It's been a good year for ...

the selfie

"Selfie: noun (plural selfies) informal: a photograph that one has taken of oneself, typically one taken with a smartphone or webcam and uploaded to a social media website. Origin: early 21st century: from self + -ie."

2013 was the year selfie made it into the Oxford Dictionary after use of the word increased by 17,000% since 2012.

The earliest known usage of the term is an Australian online forum post from 2002. There are also a number of spin-off terms, such as helfie (a picture of someone's hair), belfie (a picture of someone's bottom), welfie (a picture of someone working out) and drelfie (a drunken selfie).

So, is the selfie just another sign of our narcissistic times, or a valuable vehicle for self-expression?

Perhaps a bit of both, although the concept isn't new. Self-portraits by artists go back to the early Renaissance and, famously, American photography enthusiast Robert Cornelius took the first-ever photographic self-portrait in 1839. He took the image by removing the lens cap and then running into frame where he sat for a minute before covering up the lens again. On the back he wrote "The first light Picture ever taken. 1839". He didn't post it on Twitter.

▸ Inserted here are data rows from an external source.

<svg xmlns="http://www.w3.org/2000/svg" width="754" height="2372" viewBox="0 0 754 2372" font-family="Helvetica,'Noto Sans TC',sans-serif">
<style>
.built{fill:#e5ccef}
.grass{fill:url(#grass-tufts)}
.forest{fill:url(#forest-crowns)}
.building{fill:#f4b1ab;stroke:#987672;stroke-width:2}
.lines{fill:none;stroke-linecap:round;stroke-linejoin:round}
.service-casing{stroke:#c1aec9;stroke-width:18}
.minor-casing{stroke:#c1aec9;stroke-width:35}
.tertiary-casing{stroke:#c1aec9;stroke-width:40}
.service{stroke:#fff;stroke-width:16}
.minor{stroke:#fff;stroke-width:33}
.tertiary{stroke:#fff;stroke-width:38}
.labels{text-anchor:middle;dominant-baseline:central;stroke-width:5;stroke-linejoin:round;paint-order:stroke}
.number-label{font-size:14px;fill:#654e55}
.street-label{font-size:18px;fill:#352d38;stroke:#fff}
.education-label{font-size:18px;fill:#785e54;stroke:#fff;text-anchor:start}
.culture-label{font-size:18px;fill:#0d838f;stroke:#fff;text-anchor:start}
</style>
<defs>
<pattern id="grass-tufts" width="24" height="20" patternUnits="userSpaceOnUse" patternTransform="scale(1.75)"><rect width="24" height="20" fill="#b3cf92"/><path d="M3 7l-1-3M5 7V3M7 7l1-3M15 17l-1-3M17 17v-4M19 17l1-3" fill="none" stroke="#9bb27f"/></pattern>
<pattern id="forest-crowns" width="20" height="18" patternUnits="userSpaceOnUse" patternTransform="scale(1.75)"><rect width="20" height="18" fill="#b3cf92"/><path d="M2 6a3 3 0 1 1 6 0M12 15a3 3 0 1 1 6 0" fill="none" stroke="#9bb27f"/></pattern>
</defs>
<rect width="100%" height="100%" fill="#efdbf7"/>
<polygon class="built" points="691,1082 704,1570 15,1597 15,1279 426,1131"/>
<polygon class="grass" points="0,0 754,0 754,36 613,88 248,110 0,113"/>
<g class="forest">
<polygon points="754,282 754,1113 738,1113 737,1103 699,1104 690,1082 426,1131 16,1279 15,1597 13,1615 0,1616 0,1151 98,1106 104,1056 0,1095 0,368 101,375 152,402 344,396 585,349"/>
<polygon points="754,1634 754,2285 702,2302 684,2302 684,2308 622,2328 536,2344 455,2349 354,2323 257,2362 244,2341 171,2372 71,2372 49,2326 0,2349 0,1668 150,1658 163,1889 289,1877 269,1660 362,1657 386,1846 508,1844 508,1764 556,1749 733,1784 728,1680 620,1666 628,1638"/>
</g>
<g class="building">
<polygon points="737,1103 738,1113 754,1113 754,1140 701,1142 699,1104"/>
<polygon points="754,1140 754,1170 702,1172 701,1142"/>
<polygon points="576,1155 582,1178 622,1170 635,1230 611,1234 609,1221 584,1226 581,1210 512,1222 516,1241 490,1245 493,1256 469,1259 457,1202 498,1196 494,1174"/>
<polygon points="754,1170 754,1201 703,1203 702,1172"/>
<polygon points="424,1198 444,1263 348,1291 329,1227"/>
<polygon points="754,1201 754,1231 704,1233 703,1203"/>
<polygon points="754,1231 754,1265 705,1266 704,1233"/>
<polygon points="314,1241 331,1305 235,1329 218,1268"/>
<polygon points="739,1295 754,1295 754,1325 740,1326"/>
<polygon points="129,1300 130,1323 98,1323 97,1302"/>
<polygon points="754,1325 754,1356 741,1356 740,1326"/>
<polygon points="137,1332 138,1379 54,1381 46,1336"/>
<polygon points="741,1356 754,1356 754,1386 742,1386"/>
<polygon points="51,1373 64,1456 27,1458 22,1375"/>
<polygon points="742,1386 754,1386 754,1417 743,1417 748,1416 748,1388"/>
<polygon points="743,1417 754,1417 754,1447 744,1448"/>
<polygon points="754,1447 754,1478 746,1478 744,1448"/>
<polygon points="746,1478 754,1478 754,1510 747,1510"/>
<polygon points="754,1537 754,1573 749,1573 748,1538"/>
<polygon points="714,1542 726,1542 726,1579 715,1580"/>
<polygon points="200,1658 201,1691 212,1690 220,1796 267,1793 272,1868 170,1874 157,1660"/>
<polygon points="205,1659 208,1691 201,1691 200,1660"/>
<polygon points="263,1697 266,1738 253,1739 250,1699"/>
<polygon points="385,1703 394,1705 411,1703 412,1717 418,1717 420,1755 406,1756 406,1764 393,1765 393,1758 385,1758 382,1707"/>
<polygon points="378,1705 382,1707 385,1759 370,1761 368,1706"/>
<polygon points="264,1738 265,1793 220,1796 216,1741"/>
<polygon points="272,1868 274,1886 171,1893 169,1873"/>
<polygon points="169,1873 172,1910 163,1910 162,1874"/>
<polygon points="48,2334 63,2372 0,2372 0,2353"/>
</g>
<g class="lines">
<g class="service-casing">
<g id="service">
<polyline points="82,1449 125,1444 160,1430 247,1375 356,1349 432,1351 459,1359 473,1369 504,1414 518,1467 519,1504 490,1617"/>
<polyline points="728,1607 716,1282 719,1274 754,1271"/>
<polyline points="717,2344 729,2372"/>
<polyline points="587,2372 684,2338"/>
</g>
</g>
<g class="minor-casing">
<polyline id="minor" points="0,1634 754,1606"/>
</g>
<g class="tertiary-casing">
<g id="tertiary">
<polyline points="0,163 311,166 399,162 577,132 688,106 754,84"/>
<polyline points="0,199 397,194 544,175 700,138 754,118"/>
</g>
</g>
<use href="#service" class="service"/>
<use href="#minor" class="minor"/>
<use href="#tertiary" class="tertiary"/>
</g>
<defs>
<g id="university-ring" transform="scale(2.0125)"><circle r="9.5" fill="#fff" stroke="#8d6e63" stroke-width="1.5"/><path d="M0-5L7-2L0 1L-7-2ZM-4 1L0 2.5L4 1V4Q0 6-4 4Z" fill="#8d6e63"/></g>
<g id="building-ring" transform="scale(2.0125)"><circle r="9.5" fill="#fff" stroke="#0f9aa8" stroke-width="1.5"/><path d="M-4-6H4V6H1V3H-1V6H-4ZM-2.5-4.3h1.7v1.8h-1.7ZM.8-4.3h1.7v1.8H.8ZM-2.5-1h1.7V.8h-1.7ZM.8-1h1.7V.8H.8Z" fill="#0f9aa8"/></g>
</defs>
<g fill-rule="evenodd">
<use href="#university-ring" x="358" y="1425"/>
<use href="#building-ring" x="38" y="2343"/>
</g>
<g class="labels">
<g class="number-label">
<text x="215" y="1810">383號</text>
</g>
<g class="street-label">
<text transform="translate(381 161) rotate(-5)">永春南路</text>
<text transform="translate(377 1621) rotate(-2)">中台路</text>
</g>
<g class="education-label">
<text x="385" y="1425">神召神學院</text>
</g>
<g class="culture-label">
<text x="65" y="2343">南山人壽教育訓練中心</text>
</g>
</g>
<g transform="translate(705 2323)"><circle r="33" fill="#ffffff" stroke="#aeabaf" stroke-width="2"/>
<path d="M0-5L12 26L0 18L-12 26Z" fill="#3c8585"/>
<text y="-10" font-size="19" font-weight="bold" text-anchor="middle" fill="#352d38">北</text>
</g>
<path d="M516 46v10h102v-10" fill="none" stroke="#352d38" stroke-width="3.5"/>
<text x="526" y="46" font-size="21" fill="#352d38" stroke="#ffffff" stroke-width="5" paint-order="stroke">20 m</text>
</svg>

Unsurprisingly, the popularity of the selfie has been celebrity-driven and everyone from popsters to the Pope have been at it. Not slow to miss a PR trick, Rihanna, Miley Cyrus, below left, Justin Bieber and Kim Kardashian have been some of the more prolific posters of selfies on social networking sites, while one of the most famous images this year was the Pope posing with teenagers at the Vatican.

Another that went viral was taken by Prime Minister David Cameron's sister-in-law on the morning of her wedding. The snap shows Cameron snoozing in the background on a four-poster bed.

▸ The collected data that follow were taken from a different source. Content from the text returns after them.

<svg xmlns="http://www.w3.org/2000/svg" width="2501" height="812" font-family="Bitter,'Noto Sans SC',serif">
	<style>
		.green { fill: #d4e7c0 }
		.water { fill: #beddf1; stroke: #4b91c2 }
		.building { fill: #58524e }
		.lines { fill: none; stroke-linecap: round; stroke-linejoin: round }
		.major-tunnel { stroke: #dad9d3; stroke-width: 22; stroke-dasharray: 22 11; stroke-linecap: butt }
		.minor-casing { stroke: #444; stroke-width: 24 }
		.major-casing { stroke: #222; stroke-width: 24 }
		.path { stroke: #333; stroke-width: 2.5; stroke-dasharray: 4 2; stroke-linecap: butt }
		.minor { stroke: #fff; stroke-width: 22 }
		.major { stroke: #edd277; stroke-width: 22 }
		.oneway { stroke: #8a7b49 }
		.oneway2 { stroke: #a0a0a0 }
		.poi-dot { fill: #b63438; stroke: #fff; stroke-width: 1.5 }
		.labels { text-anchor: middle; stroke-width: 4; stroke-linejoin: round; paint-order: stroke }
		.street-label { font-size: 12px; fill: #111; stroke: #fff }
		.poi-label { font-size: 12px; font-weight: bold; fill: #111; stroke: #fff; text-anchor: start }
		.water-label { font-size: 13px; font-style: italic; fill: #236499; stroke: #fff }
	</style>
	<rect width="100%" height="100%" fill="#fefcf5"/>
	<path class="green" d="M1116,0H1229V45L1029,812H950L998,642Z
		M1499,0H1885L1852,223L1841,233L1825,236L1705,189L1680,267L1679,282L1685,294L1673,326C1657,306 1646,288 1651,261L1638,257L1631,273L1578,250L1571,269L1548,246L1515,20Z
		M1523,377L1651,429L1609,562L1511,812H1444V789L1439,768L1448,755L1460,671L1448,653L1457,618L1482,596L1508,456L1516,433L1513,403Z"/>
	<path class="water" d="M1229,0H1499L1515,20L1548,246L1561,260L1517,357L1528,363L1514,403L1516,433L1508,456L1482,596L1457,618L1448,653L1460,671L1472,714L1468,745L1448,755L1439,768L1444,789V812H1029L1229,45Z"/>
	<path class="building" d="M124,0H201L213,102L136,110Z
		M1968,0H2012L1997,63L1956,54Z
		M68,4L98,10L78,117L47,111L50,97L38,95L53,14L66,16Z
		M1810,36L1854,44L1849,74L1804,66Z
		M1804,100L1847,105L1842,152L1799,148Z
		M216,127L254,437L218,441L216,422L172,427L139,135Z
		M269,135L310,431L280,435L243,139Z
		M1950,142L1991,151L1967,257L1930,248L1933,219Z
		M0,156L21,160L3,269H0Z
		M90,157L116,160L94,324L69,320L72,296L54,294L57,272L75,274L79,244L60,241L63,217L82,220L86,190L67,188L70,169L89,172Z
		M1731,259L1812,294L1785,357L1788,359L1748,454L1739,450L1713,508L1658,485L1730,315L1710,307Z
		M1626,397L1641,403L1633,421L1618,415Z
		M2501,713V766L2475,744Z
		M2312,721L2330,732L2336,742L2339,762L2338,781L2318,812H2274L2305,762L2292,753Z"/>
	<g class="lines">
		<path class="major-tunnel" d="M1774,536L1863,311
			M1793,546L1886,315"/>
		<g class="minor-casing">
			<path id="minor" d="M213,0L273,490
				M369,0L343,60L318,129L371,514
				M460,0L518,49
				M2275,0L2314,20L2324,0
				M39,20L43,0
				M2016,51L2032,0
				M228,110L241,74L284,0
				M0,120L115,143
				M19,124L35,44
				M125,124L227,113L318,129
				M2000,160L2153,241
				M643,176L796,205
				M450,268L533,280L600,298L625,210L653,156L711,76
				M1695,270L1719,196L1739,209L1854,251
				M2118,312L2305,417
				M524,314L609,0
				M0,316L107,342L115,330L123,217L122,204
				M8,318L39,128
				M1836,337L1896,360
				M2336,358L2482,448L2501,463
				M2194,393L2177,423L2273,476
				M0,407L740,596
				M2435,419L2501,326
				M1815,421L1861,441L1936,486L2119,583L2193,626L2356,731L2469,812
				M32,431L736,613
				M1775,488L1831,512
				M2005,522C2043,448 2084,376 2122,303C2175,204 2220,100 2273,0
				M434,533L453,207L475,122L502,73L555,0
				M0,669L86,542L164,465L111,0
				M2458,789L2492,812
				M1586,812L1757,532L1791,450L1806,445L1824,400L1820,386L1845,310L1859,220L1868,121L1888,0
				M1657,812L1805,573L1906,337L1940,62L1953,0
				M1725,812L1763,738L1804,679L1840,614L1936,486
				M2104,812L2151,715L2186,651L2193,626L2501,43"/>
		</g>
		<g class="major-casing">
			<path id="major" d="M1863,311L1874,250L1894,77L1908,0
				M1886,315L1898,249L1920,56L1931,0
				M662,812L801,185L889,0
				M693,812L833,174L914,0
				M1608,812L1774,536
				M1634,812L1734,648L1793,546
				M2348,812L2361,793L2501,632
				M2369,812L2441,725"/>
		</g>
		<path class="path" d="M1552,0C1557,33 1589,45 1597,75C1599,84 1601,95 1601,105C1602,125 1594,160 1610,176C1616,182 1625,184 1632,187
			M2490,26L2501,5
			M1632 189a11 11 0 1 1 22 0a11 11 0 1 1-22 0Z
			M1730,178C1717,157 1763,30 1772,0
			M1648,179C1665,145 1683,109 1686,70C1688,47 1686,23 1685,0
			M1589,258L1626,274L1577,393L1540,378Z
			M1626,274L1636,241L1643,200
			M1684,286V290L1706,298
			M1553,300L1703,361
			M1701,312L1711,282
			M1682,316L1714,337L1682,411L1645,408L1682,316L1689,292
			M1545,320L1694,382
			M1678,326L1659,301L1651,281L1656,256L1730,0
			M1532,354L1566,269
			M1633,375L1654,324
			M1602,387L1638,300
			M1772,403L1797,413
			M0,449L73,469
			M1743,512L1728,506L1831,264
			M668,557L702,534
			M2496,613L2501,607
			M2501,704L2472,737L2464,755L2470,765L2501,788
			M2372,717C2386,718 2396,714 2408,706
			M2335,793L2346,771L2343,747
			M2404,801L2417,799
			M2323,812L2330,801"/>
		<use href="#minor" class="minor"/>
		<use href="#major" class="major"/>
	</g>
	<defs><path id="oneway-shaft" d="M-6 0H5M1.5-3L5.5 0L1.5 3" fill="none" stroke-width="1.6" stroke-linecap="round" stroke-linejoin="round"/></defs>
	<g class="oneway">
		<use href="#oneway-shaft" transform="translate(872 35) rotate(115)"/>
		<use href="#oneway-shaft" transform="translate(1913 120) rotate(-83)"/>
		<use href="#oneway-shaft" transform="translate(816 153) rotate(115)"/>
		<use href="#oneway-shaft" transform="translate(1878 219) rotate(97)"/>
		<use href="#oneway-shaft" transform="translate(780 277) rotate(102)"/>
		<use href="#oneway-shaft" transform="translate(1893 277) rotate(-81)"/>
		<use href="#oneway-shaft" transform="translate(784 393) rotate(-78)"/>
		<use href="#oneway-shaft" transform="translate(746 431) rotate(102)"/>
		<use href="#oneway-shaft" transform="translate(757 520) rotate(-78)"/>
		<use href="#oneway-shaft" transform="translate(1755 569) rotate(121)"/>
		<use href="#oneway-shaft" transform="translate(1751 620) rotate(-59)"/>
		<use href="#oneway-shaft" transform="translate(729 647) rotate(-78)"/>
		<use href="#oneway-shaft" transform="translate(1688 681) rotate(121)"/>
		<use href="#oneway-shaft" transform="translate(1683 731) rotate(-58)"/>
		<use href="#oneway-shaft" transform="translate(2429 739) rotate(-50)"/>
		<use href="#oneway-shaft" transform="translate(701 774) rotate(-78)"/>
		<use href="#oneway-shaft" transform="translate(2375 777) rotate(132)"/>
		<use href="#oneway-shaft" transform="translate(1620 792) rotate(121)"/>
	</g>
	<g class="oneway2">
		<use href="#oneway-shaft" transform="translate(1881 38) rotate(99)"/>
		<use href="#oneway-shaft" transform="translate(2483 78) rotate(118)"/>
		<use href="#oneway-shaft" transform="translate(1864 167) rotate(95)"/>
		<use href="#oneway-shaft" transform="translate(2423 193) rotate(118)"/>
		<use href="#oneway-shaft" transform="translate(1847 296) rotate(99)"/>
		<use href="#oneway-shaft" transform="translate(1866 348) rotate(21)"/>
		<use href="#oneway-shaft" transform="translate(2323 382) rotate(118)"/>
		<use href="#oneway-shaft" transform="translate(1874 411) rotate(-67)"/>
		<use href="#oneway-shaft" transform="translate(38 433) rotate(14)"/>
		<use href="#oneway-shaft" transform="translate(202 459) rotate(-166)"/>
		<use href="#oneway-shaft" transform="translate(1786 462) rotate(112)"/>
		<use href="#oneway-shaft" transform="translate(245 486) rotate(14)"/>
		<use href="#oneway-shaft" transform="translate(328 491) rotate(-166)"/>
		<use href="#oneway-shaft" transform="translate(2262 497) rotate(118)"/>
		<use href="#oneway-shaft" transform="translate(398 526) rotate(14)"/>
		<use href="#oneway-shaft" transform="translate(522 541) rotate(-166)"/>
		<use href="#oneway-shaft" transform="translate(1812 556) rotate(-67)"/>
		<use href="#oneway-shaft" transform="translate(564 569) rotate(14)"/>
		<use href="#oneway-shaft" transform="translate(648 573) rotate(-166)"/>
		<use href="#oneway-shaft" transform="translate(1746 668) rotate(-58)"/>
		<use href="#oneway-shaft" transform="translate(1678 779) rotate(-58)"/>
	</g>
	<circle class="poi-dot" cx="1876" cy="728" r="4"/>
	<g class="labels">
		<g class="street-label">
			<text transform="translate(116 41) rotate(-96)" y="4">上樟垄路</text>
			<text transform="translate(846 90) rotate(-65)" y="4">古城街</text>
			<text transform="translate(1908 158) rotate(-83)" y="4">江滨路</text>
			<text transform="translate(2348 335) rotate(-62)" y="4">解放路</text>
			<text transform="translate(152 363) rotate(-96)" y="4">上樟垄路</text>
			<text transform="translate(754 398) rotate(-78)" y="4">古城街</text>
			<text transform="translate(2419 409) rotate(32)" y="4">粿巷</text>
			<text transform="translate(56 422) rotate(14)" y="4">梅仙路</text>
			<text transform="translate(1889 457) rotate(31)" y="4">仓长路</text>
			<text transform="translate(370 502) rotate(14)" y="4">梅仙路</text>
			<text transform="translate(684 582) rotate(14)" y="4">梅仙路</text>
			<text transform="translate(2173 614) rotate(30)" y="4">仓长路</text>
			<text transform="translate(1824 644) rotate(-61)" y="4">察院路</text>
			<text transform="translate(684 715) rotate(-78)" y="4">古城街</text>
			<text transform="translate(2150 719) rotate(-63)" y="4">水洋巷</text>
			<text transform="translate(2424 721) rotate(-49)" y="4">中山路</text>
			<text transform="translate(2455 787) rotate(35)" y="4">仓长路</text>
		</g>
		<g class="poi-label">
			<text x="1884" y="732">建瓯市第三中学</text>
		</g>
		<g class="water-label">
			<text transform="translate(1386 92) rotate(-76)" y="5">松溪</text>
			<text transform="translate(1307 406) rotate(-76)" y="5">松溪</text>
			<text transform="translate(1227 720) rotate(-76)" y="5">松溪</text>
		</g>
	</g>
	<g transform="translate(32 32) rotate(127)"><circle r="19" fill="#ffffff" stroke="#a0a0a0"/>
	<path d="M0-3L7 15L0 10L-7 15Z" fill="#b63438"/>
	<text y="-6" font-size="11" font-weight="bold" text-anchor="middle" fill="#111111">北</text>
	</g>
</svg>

Maybe not such a good PR move ...

It's been a bad year for ... the selfie

And therein lies the problem for the selfie. Anyone can get in on the act; even politicians.

This is making the selfie decidedly uncool. Ed Miliband cannot reinvent his image with a quick pic with Lily Allen or Joey Essex.

Perhaps the nadir of the selfie, though, was that moment at Nelson Mandela's memorial service when President Barack Obama, Denmark's PM Helle Thorning-Schmidt and David Cameron thought it was a good idea to take a selfie. Inappropriate barely covers it. So I have a suggestion for a new word for 2014: the self-restraintie.